Bi polar disorder is a brain disorder that causes sudden and unexplained changes in a person's mood, which in turn changes the individual's energy and ability to function. While virtually everyone experiences their own ups and downs every now and then, the symptoms of bi polar disorder are more severe, often damaging personal relationships and performance in school or work. Untreated, it can even lead a sufferer to suicide. Until recently, it was known as manic depression, manic-depressive disorder, and bi polar affective disorder, among other medical terms.

It is medically classified into four types, namely:

1. Bi polar I

2. Bi polar II

3. Cyclothymic Disorder

4. Bi polar Disorder Not Otherwise Specified

Mental health experts use this classification to identify the symptoms, which differ among individuals. When the type has been identified, doctors can prepare a treatment program that's most suitable for the individual.

The disorder affects both men and women of all ages. In America alone, about 5.7 million people 18 years and over (2.6% of the population) suffer from it. Most sufferers exhibit their first symptoms in their early twenties, although research states that the first signs actually can occur much earlier. Adolescents, and even children, can suffer from the disorder.

The first symptoms can happen during childhood, late in life, or anywhere in between. Behavioral patterns between children and adult sufferers can differ, making the diagnosis of the disorder very difficult. Often people may suffer from it for years before it is properly recognized and treated. Once diagnosed, this long-term illness must be carefully managed throughout the rest of the individual's life, much like diabetes or heart disease.

The disorder is a recurring problem. Left untreated, sufferers have a 15% risk of death by suicide – in the developed world, it is the third leading cause of death among people between 15 and 24 years of age, and is the 6th leading cause of disability (lost years of healthy life) for individuals aged 15 to 44. Many people are aware of their situation and attempt to "self-treat" it by turning to drugs and alcohol.

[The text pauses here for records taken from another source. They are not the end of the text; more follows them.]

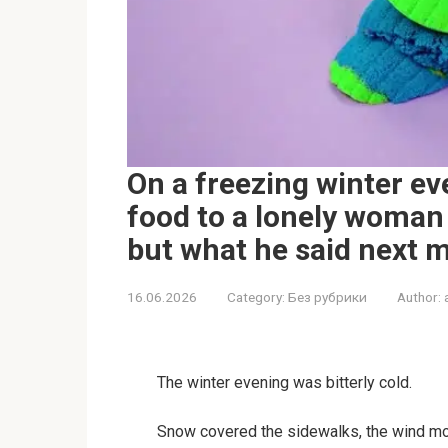
On a freezing winter ev
food to a lonely woman 
but what he said next m
16.06.2026
Category:
Без рубрики
Author:
The winter evening was bitterly cold.
Snow covered the sidewalks, the wind mov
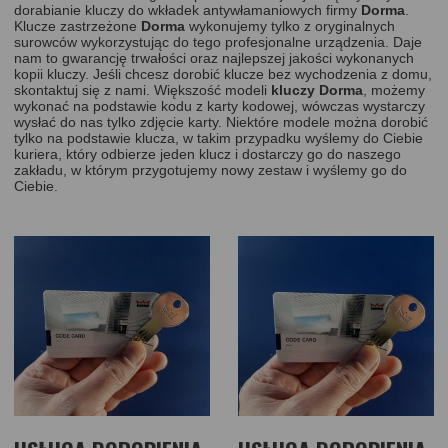
dorabianie kluczy do wkładek antywłamaniowych firmy
Dorma
.
Klucze zastrzeżone
Dorma
wykonujemy tylko z oryginalnych
surowców wykorzystując do tego profesjonalne urządzenia. Daje
nam to gwarancję trwałości oraz najlepszej jakości wykonanych
kopii kluczy. Jeśli chcesz dorobić klucze bez wychodzenia z domu,
skontaktuj się z nami. Większość modeli
kluczy Dorma
, możemy
wykonać na podstawie kodu z karty kodowej, wówczas wystarczy
wysłać do nas tylko zdjęcie karty. Niektóre modele można dorobić
tylko na podstawie klucza, w takim przypadku wyślemy do Ciebie
kuriera, który odbierze jeden klucz i dostarczy go do naszego
zakładu, w którym przygotujemy nowy zestaw i wyślemy go do
Ciebie.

This can lead to substance abuse and dependence, which only serves to aggravate the disorder's effects.

To date, the exact cause of bi polar disorder is not known. Many experts, however, believe that a number of factors are involved in causing the problem, which includes a certain genetic component. It has been found that it tends to run in families – meaning if a person has bi polar disorder, then his / her relatives are at a higher risk of suffering from it as well. It has also been found that a sufferer's identical is also much more susceptible to likewise suffering the disorder. In most cases, however, the disorder lies dormant within a sufferer's system until triggered by some sort of emotional stress.

The theory it that it's caused by multiple factors, both genetic and environmental, is supported by research. Sleep, for instance, has been linked to bi polar disorder – past research has shown that patients have more difficulty sleeping and suffer from more sleep-related problems than normal individuals.

Much research about is currently pending, some of which attempted to ignore the reason why many sufferers turn out to be creative geniuses.